(Text block)
Which, I think, is why a trip to the Natural History Museum surprised me so much. In theory, I have learned about everything in the museum before. In practice, it was all shoved out by Simpson’s trivia and differing interpretations of gender’s role in the coming of the Civil War a long time ago. Somehow, the fact that terrifying monsters exist less than a kilometer, to use fancy science talk, under the ocean still has the power to astonish me. I should know better, but I don’t.

More than anything else, my childlike stupidity mirrors that of a scientifically literate person in the pre-Darwinian era. This is a time when William Paley’s watchmaker argument was considered irrefutable evidence for the existence of God. For those of you who have forgotten long-discredited arguments from obscure 19th century theologians—for shame!—here’s a summary. If you walk down a beach and you see a fully functioning watch, you would assume that the watch didn’t get there by accident. Substitute “exist in” for walk, “universe” for beach, “all of nature” for watch, and “therefore God exists” for the unstated conclusion of the argument, and you get the idea Paley was trying to make.

Evolution caused such a foofara because it demonstrated that the watch did, in fact, land on the shore by accident. With a single, highly evolved hand, Darwin destroyed one of the most powerful argument for God’s existence from legitimate debate, until intelligent designers started making exactly the same argument some 140 years after the publication of On the Origin of Species. Today, evolution remains so controversial that inside the “Hall of Human Origins” at the Natural History Museum a brief video featuring two prominent Christian scientists explaining that you can still believe in God if you want to runs on a constant, annoying loop. But, in a world where giant squids, deer with super-huge antlers, and freaky-huge dinosaurs exist because of purely natural processes, why would you?

Oh yeah, fear of death, because your parents told you to, a desire to find a transcendent morality, and to understand your place in the world. Come on, though, everyone knows a giant squid would kick their collective ass.

(Dataset records)
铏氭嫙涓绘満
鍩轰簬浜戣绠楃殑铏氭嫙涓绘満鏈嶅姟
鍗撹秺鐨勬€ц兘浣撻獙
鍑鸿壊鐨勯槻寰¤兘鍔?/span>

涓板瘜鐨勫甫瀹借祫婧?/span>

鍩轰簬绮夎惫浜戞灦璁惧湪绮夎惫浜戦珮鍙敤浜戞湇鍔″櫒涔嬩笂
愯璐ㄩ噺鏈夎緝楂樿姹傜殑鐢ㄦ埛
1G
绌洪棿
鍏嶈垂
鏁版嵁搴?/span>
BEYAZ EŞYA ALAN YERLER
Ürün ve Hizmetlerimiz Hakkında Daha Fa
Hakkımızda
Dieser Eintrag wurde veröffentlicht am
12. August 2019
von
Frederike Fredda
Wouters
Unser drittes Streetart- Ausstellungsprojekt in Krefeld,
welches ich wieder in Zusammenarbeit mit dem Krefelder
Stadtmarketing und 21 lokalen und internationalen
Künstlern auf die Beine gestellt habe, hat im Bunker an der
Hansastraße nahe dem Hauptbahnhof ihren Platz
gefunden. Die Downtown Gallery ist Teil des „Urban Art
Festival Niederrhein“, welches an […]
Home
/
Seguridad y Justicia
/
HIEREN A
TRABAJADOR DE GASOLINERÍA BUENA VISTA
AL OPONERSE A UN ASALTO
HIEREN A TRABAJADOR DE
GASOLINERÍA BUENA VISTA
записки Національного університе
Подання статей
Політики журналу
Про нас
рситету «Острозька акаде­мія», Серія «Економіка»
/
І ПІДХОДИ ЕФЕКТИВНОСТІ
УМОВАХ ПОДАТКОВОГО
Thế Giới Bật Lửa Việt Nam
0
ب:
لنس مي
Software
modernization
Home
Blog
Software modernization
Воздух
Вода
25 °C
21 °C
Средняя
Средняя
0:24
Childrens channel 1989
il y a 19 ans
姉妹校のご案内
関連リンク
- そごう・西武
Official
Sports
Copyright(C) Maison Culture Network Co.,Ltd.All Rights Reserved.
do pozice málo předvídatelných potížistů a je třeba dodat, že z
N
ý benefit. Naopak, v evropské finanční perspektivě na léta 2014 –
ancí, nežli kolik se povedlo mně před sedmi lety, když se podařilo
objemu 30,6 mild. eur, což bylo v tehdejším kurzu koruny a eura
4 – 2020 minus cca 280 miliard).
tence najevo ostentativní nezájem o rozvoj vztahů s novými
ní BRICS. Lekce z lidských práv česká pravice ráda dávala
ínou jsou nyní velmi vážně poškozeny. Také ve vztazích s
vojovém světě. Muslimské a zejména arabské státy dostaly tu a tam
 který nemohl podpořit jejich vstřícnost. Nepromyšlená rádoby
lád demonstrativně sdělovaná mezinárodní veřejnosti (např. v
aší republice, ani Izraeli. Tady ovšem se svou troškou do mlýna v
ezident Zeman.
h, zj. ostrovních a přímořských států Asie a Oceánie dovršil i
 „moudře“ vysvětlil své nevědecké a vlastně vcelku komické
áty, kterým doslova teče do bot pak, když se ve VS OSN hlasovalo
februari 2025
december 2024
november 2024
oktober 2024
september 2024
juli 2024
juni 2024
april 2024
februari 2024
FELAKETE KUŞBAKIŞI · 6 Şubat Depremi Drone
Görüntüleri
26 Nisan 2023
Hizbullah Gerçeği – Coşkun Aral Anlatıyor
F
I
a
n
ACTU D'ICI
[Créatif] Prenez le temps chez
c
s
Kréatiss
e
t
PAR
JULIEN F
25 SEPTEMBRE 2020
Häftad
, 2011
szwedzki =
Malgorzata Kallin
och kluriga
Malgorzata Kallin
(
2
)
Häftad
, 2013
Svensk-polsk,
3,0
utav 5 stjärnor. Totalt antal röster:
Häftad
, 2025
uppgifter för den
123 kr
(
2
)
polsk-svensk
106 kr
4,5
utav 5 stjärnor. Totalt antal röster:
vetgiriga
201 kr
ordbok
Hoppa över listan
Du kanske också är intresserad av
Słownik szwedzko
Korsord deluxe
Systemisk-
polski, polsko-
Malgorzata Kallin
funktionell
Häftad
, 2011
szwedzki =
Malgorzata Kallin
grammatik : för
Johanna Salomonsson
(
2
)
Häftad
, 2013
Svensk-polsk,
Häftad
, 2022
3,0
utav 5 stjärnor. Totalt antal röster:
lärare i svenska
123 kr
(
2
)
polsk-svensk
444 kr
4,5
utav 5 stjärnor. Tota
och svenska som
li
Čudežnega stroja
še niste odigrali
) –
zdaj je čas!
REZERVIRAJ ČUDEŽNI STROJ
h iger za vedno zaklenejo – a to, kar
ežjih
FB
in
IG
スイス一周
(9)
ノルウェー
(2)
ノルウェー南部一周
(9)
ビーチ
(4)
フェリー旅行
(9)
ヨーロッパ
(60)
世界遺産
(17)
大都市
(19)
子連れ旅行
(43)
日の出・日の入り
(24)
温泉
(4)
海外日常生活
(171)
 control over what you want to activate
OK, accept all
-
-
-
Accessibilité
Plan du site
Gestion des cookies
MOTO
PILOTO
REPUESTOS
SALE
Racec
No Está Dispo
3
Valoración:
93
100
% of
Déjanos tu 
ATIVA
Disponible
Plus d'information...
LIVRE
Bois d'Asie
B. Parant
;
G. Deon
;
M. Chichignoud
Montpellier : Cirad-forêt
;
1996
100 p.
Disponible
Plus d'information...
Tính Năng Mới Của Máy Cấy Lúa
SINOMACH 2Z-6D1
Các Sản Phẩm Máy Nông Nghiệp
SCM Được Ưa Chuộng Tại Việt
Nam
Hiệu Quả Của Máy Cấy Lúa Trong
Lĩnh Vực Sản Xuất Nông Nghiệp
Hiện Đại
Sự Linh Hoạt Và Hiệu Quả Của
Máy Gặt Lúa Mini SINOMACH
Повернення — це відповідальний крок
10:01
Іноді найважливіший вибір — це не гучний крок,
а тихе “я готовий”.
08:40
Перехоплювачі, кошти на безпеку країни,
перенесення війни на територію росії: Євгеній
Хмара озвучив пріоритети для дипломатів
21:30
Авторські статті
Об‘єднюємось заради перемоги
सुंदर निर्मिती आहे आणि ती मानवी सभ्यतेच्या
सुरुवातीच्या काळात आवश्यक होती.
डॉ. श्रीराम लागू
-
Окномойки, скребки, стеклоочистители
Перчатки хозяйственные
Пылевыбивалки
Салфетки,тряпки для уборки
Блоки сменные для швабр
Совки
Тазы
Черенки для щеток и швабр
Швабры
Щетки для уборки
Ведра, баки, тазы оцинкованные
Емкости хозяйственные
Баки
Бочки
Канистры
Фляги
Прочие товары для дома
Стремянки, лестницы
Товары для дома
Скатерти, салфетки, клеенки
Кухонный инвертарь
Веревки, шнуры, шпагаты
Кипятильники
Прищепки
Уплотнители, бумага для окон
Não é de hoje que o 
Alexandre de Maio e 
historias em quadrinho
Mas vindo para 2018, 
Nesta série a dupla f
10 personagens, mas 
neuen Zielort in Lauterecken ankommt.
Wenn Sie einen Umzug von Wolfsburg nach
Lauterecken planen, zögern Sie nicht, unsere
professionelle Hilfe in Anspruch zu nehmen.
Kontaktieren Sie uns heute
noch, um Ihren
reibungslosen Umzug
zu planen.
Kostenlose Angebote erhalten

(Work to complete)
1. Return the whole essay about the Natural History Museum visit and Paley's watchmaker argument, word for word.
2. In the records, retype everything from the line containing "鍩轰簬绮夎惫浜戞灦璁惧湪绮夎惫浜戦珮鍙敤浜戞湇鍔″櫒涔嬩笂" down to the line containing "Childrens channel 1989", both of those lines included, and nothing else.

(Responses by item number)
1.
Which, I think, is why a trip to the Natural History Museum surprised me so much. In theory, I have learned about everything in the museum before. In practice, it was all shoved out by Simpson’s trivia and differing interpretations of gender’s role in the coming of the Civil War a long time ago. Somehow, the fact that terrifying monsters exist less than a kilometer, to use fancy science talk, under the ocean still has the power to astonish me. I should know better, but I don’t.

More than anything else, my childlike stupidity mirrors that of a scientifically literate person in the pre-Darwinian era. This is a time when William Paley’s watchmaker argument was considered irrefutable evidence for the existence of God. For those of you who have forgotten long-discredited arguments from obscure 19th century theologians—for shame!—here’s a summary. If you walk down a beach and you see a fully functioning watch, you would assume that the watch didn’t get there by accident. Substitute “exist in” for walk, “universe” for beach, “all of nature” for watch, and “therefore God exists” for the unstated conclusion of the argument, and you get the idea Paley was trying to make.

Evolution caused such a foofara because it demonstrated that the watch did, in fact, land on the shore by accident. With a single, highly evolved hand, Darwin destroyed one of the most powerful argument for God’s existence from legitimate debate, until intelligent designers started making exactly the same argument some 140 years after the publication of On the Origin of Species. Today, evolution remains so controversial that inside the “Hall of Human Origins” at the Natural History Museum a brief video featuring two prominent Christian scientists explaining that you can still believe in God if you want to runs on a constant, annoying loop. But, in a world where giant squids, deer with super-huge antlers, and freaky-huge dinosaurs exist because of purely natural processes, why would you?

Oh yeah, fear of death, because your parents told you to, a desire to find a transcendent morality, and to understand your place in the world. Come on, though, everyone knows a giant squid would kick their collective ass.

2.
鍩轰簬绮夎惫浜戞灦璁惧湪绮夎惫浜戦珮鍙敤浜戞湇鍔″櫒涔嬩笂
愯璐ㄩ噺鏈夎緝楂樿姹傜殑鐢ㄦ埛
1G
绌洪棿
鍏嶈垂
鏁版嵁搴?/span>
BEYAZ EŞYA ALAN YERLER
Ürün ve Hizmetlerimiz Hakkında Daha Fa
Hakkımızda
Dieser Eintrag wurde veröffentlicht am
12. August 2019
von
Frederike Fredda
Wouters
Unser drittes Streetart- Ausstellungsprojekt in Krefeld,
welches ich wieder in Zusammenarbeit mit dem Krefelder
Stadtmarketing und 21 lokalen und internationalen
Künstlern auf die Beine gestellt habe, hat im Bunker an der
Hansastraße nahe dem Hauptbahnhof ihren Platz
gefunden. Die Downtown Gallery ist Teil des „Urban Art
Festival Niederrhein“, welches an […]
Home
/
Seguridad y Justicia
/
HIEREN A
TRABAJADOR DE GASOLINERÍA BUENA VISTA
AL OPONERSE A UN ASALTO
HIEREN A TRABAJADOR DE
GASOLINERÍA BUENA VISTA
записки Національного університе
Подання статей
Політики журналу
Про нас
рситету «Острозька акаде­мія», Серія «Економіка»
/
І ПІДХОДИ ЕФЕКТИВНОСТІ
УМОВАХ ПОДАТКОВОГО
Thế Giới Bật Lửa Việt Nam
0
ب:
لنس مي
Software
modernization
Home
Blog
Software modernization
Воздух
Вода
25 °C
21 °C
Средняя
Средняя
0:24
Childrens channel 1989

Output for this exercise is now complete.